━━━ EXTRACTED ENTRIES
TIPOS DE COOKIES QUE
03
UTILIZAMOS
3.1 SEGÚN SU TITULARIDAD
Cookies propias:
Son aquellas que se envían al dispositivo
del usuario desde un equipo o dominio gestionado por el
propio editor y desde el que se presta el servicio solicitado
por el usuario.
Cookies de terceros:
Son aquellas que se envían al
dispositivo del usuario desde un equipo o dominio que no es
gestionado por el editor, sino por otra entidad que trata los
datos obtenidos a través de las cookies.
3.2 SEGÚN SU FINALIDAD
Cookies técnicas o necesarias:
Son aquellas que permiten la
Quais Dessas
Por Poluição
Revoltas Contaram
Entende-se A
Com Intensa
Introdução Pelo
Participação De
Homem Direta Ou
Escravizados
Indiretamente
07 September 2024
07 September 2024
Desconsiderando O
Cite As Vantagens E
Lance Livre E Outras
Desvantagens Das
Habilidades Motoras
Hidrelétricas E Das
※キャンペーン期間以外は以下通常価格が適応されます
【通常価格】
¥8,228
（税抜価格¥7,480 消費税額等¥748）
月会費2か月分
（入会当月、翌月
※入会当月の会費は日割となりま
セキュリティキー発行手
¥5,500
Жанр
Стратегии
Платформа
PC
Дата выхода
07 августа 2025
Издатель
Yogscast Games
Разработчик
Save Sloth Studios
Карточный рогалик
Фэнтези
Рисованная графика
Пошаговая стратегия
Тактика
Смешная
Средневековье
━━━━━━
YOUR TASK:
Would you print all of the records exactly as they were given?

YOUR SOLUTION:
TIPOS DE COOKIES QUE
03
UTILIZAMOS
3.1 SEGÚN SU TITULARIDAD
Cookies propias:
Son aquellas que se envían al dispositivo
del usuario desde un equipo o dominio gestionado por el
propio editor y desde el que se presta el servicio solicitado
por el usuario.
Cookies de terceros:
Son aquellas que se envían al
dispositivo del usuario desde un equipo o dominio que no es
gestionado por el editor, sino por otra entidad que trata los
datos obtenidos a través de las cookies.
3.2 SEGÚN SU FINALIDAD
Cookies técnicas o necesarias:
Son aquellas que permiten la
Quais Dessas
Por Poluição
Revoltas Contaram
Entende-se A
Com Intensa
Introdução Pelo
Participação De
Homem Direta Ou
Escravizados
Indiretamente
07 September 2024
07 September 2024
Desconsiderando O
Cite As Vantagens E
Lance Livre E Outras
Desvantagens Das
Habilidades Motoras
Hidrelétricas E Das
※キャンペーン期間以外は以下通常価格が適応されます
【通常価格】
¥8,228
（税抜価格¥7,480 消費税額等¥748）
月会費2か月分
（入会当月、翌月
※入会当月の会費は日割となりま
セキュリティキー発行手
¥5,500
Жанр
Стратегии
Платформа
PC
Дата выхода
07 августа 2025
Издатель
Yogscast Games
Разработчик
Save Sloth Studios
Карточный рогалик
Фэнтези
Рисованная графика
Пошаговая стратегия
Тактика
Смешная
Средневековье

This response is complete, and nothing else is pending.